Using the records below, transcribe word for word the stretch from the line that contains "l’Urgell s’han recopilat" through the line that contains "proximitat i restauració.", both end lines included, and nothing else.

(Saved data entries)
※ ※ ※

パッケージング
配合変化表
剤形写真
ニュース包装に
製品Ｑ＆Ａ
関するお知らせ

※ ※ ※

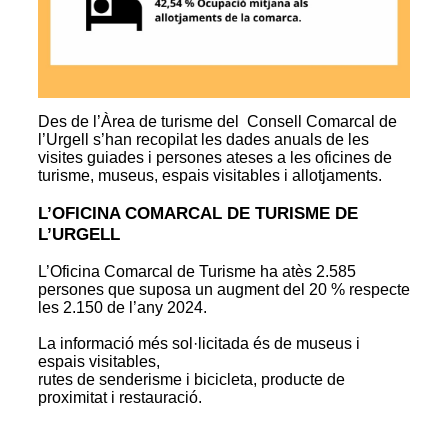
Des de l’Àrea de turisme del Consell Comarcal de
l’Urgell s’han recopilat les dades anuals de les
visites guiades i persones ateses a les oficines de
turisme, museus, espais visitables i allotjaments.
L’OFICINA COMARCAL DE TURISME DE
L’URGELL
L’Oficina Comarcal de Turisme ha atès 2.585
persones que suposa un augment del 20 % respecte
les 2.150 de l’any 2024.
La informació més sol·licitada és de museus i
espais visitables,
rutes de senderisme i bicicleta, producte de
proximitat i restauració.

※ ※ ※

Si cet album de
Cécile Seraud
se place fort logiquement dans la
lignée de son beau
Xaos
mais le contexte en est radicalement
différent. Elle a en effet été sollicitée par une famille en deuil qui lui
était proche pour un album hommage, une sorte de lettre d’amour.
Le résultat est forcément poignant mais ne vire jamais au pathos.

※ ※ ※

→ Response to this exercise:
l’Urgell s’han recopilat les dades anuals de les
visites guiades i persones ateses a les oficines de
turisme, museus, espais visitables i allotjaments.
L’OFICINA COMARCAL DE TURISME DE
L’URGELL
L’Oficina Comarcal de Turisme ha atès 2.585
persones que suposa un augment del 20 % respecte
les 2.150 de l’any 2024.
La informació més sol·licitada és de museus i
espais visitables,
rutes de senderisme i bicicleta, producte de
proximitat i restauració.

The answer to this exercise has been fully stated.